• TASK DATA:
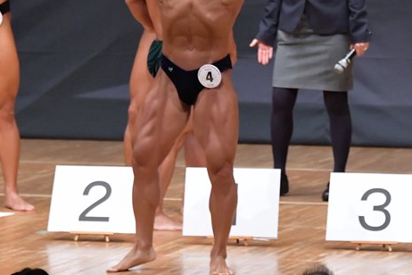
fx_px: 5470
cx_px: 222
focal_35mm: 478
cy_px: 70
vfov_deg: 2.9
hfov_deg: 4.3
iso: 8000
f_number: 5.6
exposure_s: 1/400
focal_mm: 190
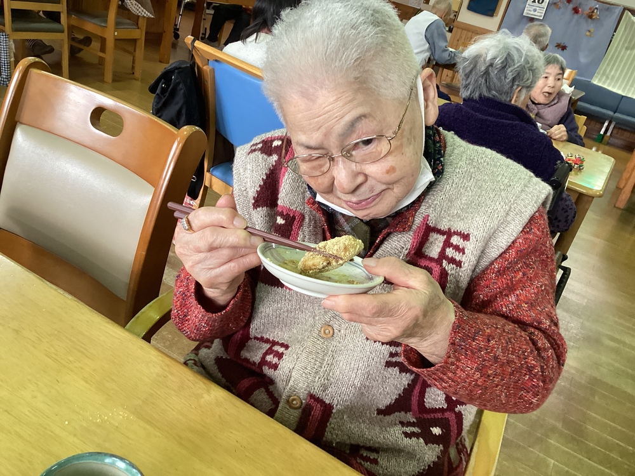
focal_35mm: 31
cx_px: 318
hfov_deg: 58.4
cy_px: 238
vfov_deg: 45.4
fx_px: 569
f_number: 2.4
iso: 160
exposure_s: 1/60
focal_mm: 3.3
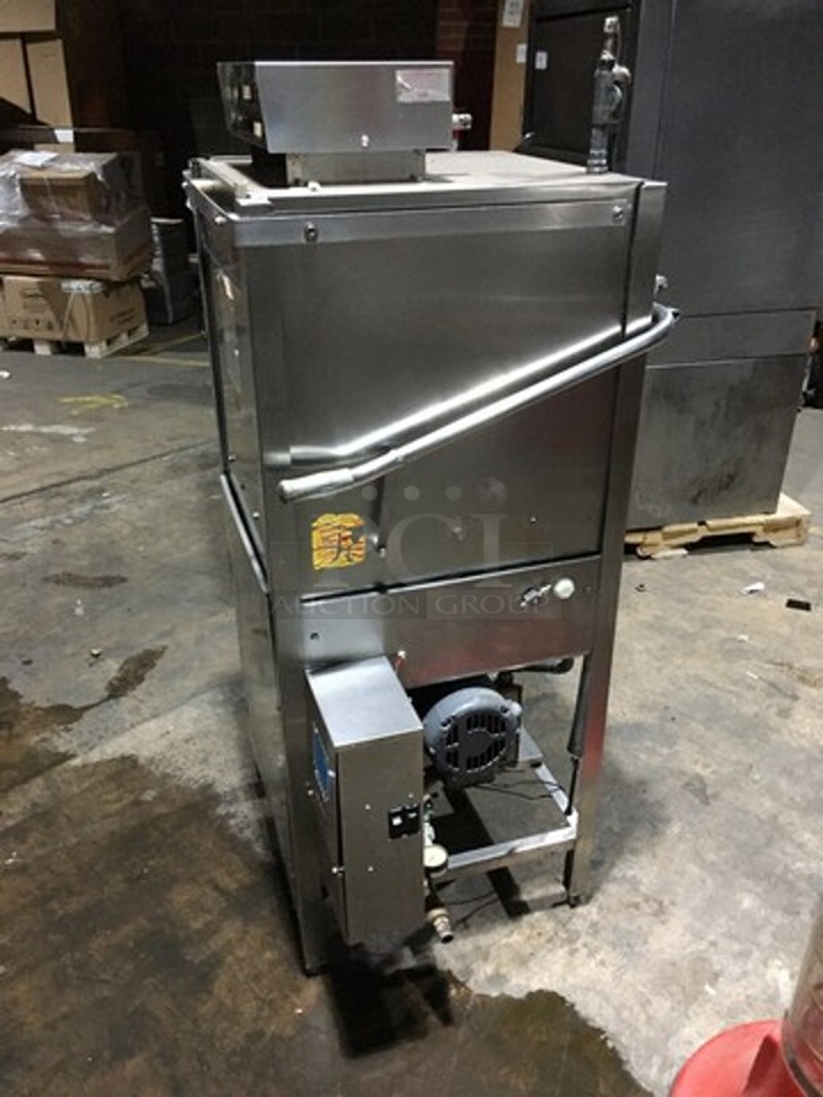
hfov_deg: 48.2
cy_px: 548
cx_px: 412
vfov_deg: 61.7
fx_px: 919
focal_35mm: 29
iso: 64
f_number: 2.2
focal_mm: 4.15
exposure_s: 1/4
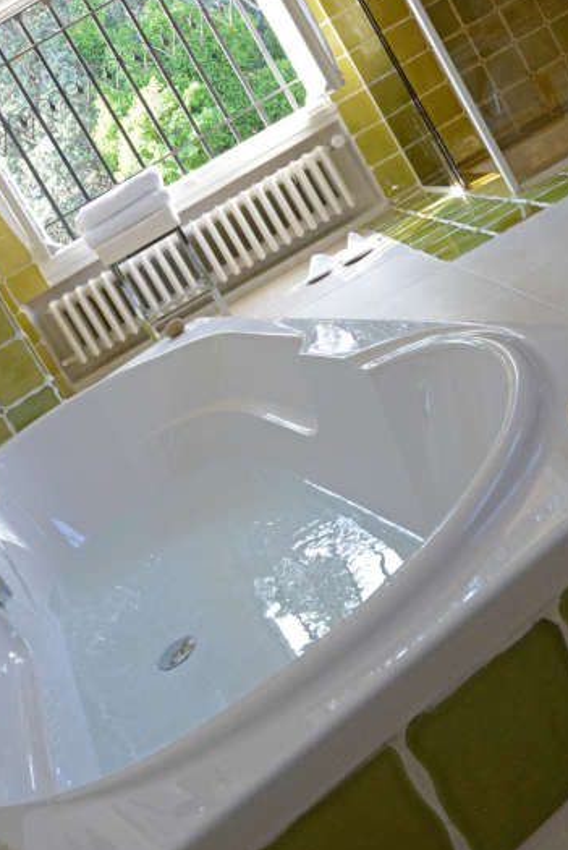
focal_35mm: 36
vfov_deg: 51.8
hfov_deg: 36.7
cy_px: 266
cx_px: 210
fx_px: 850
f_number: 14
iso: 4000
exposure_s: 1/80
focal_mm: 21
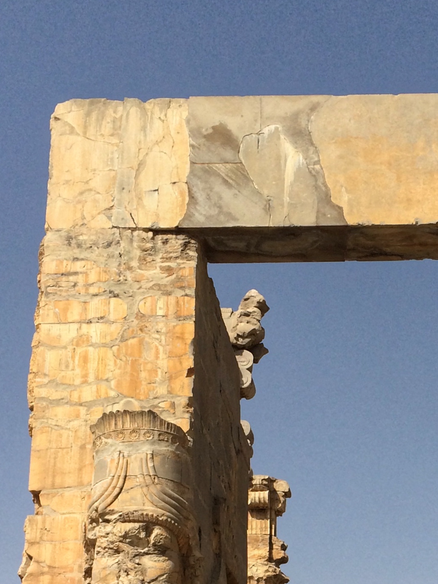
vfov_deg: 27.2
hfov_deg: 21.1
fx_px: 1148
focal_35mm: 68
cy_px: 567
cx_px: 401
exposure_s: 1/3425
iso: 32
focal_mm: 4.15
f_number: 2.2
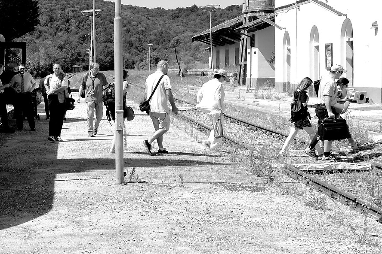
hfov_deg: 24.0
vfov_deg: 18.7
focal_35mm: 73
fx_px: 775
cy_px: 136
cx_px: -126
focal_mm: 18
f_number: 5.6
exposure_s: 1/400
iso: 200
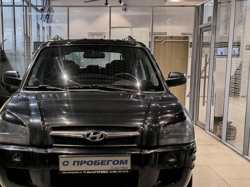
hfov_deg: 38.0
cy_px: 122
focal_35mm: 50
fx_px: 361
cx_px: 95
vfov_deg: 28.9
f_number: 1.9
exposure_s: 1/50
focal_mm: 6.92
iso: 200
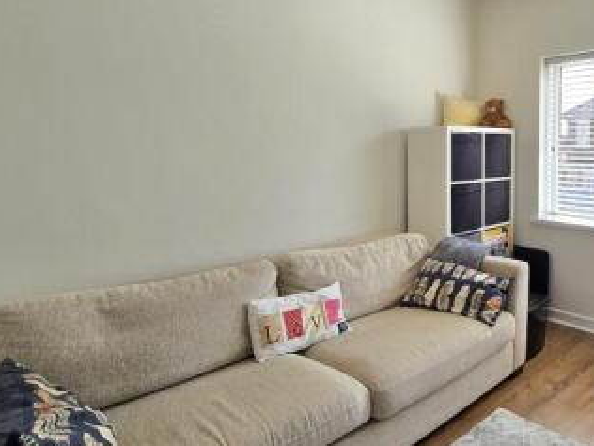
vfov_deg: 56.5
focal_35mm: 24
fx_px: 412
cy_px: 183
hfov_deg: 65.1
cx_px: 477
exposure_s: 1/284
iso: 50
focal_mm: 2.2
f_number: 2.2
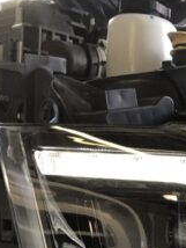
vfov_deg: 14.6
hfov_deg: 11.7
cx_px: 269
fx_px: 872
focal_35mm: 122
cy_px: 415
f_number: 1.8
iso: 40
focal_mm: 3.99
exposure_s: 1/20
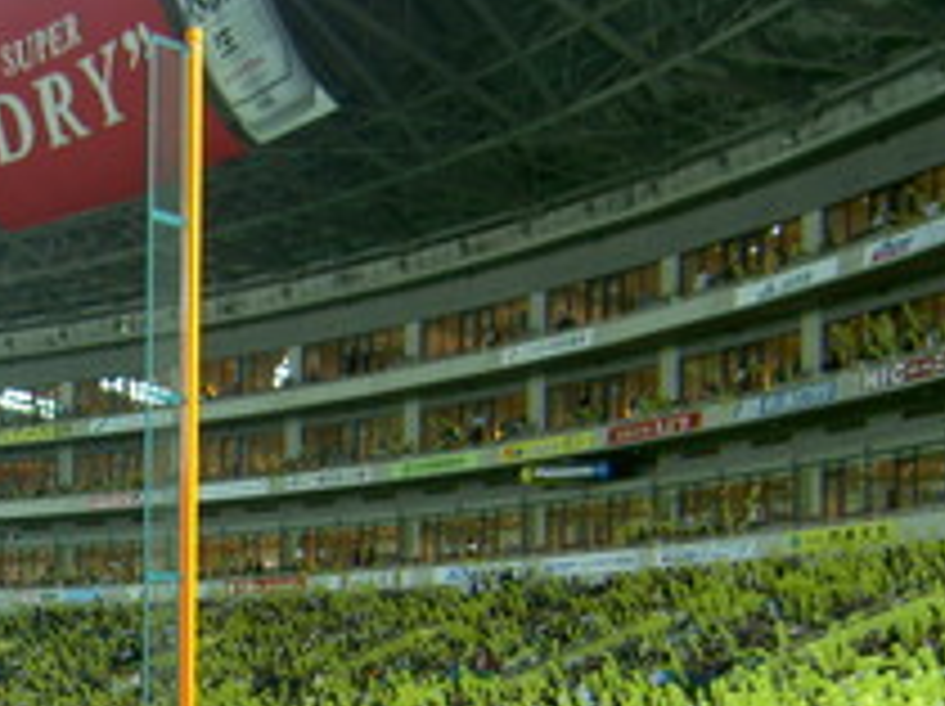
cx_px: 86
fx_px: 1991
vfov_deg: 19.6
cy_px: 675
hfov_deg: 25.8
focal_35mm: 73
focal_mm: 5.6
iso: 50
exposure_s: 1/13
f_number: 2.8
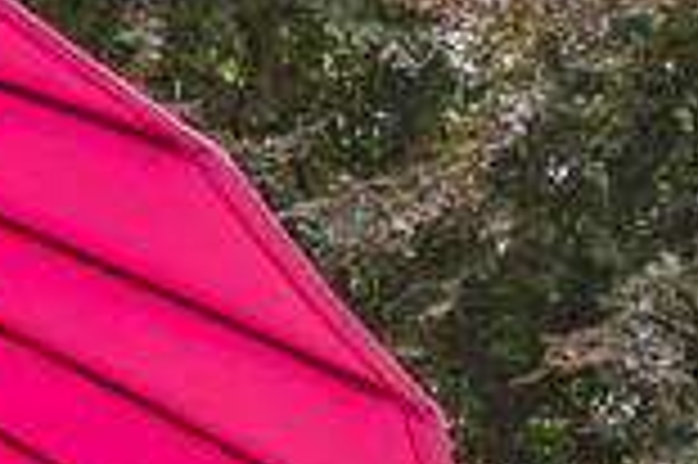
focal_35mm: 106
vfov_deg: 9.2
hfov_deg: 18.5
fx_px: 2053
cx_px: 797
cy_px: 1532
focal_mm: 16
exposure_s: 1/100
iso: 80
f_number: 5
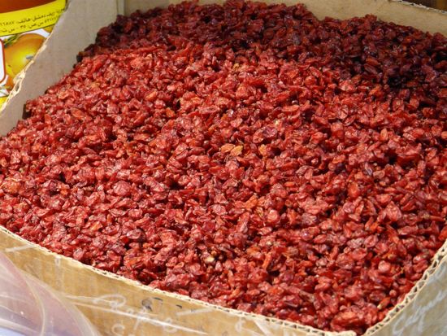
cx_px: 224
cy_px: 168
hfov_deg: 16.0
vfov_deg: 12.1
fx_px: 1589
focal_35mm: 123
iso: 400
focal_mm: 20.2
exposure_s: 1/25
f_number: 3.6
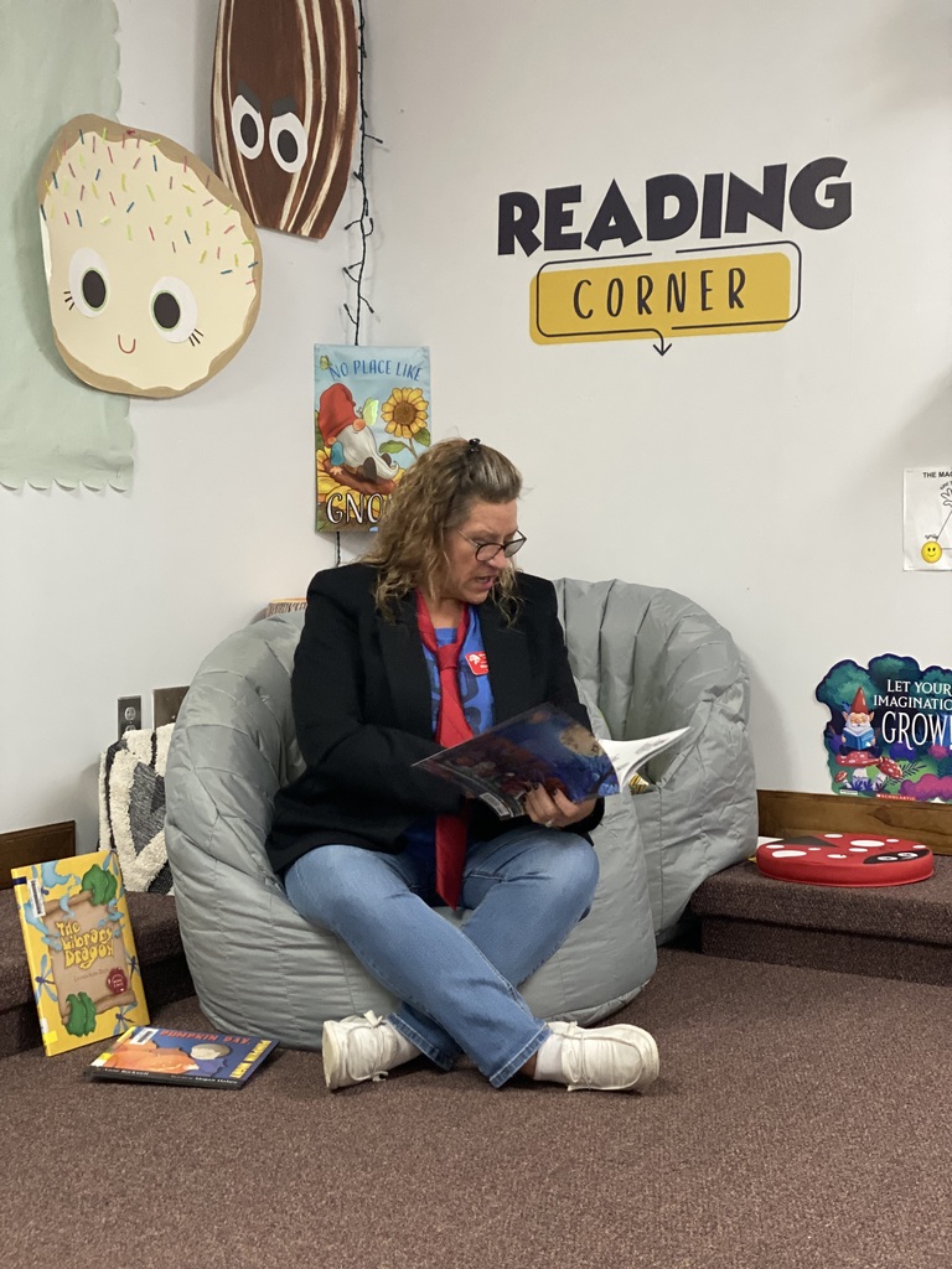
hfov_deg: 28.0
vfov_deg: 36.8
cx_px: 476
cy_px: 634
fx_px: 1907
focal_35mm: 52
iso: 400
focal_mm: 6
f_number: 2
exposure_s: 1/40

• WHAT IS REQUIRED:
The expected output is the lines above from the one containing "focal_mm: 18" to the one containing "focal_mm: 3.99", both ends included, reproduced exactly with every picture left out.

• RESULT FOR THIS EXERCISE:
focal_mm: 18
f_number: 5.6
exposure_s: 1/400
iso: 200
hfov_deg: 38.0
cy_px: 122
focal_35mm: 50
fx_px: 361
cx_px: 95
vfov_deg: 28.9
f_number: 1.9
exposure_s: 1/50
focal_mm: 6.92
iso: 200
vfov_deg: 56.5
focal_35mm: 24
fx_px: 412
cy_px: 183
hfov_deg: 65.1
cx_px: 477
exposure_s: 1/284
iso: 50
focal_mm: 2.2
f_number: 2.2
vfov_deg: 14.6
hfov_deg: 11.7
cx_px: 269
fx_px: 872
focal_35mm: 122
cy_px: 415
f_number: 1.8
iso: 40
focal_mm: 3.99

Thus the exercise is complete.